Essentially the server generates a problem. This problem would be hard to solve, but easy to verify. Think proof of work bitcoin style.
What this means is that a client would have to solve a somewhat computationally complex problem in a limited amount of time. An individual computer would be able to solve it with little problems. However a bot that generates thousands of joins would need a substantial amount of computational power in order to answer 1000s of these questions, something that these bot users likely do not have.
While that could stop the bots that chat in-game to go to sketchy sites for free robux, I highly doubt that it would stop the dislike/like bots.
Correct me if I’m wrong, but they can still dislike/like bot the game even if they didn’t finish the problem if this were to be implemented.
It’s already been stated before, we can’t stop dislike/like bots. But the method I listed will stop player botting your own game (for the most part).
Basically summed it up perfectly. The real problem has to be dealt with by ROBLOX, but as of right now we can only fight back partially.
This is very interesting. I have had one idea I’ve never implemented and eventually shot down, but it’s much more basic. Its simply just creating a giant “X” button on the player’s screen and if they don’t click within 5 minutes or so, kick the player…

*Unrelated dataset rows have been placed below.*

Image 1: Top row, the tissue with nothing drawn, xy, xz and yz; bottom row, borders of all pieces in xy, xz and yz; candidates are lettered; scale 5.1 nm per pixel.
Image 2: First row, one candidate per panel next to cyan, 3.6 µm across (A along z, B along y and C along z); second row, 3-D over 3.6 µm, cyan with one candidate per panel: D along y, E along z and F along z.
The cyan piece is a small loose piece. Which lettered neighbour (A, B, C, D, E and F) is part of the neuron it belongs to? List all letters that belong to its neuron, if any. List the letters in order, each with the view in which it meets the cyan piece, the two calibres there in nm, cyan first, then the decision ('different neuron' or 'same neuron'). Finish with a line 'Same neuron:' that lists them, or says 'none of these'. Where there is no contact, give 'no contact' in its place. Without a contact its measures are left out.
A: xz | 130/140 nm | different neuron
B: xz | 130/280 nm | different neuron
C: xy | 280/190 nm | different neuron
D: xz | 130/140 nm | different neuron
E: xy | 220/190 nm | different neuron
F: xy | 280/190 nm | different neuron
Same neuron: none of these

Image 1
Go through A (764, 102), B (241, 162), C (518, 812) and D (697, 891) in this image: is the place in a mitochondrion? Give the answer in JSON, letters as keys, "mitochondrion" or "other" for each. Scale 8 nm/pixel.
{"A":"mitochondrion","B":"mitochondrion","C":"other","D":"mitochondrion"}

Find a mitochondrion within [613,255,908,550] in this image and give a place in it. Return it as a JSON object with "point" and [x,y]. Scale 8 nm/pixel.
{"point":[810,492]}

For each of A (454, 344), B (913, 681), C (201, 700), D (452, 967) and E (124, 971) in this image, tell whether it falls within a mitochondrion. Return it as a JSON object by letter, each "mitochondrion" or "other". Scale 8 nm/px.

But obviously, 5 minutes is too long and I can’t tell if it’s just a bot or a player getting a snack lol
I wonder how effective Captcha systems could be in this case. Something like this except maybe the button could move with each press randomly. Bots attacking game servers - #2 by toocrusty
That is if the bots do eventually break through the measures we have now. It wouldn’t surprise me with how quickly they seem to adapt.
I made an updated version. https://www.youtube.com/watch?v=pXtKjV8yuKk&feature=youtu.be
Check it out, I think this will prevent in-game botting but not dislikes, maybe checking user’s age and kicking them will but I think Roblox should do something about it.
New players must be able to play games only after they’ve verified their email.
Oooooh. Much better. And yeah, we definitely need verified emails and a time amount needed to dislike to be added.
Personally not a fan of this one. Just annoying for the user.
I don’t think we should be using “captchas” at all.
i do agree, it does ruin the user experience
Yeah, that’s fair. It’s makes the user experience a bit more… Rough? It kind of takes some immersion away.
Don’t think that’s the case, I do recall a time where I clicked the play button but then later the client failed to load because of my slow internet, though I was still able to rate the game after i’ve clicked the play button.
Five seconds doesn’t seem to be enough. I tried this on my games and people with slow internet (I assume) were complaining about being kicked.
Bots must follow all user-account restrictions. It’s impossible to tell if the user is a bot based on name and if account age is put Into perspective, you’re missing out on a lot of new players joining your game. This is not a developer issue. This is simply Roblox failing to follow modern security techniques.
It’s impossible to tell if the user is a bot based on name and if account age is put Into perspective
Which this thread doesn’t do? Did you even see how the place file works?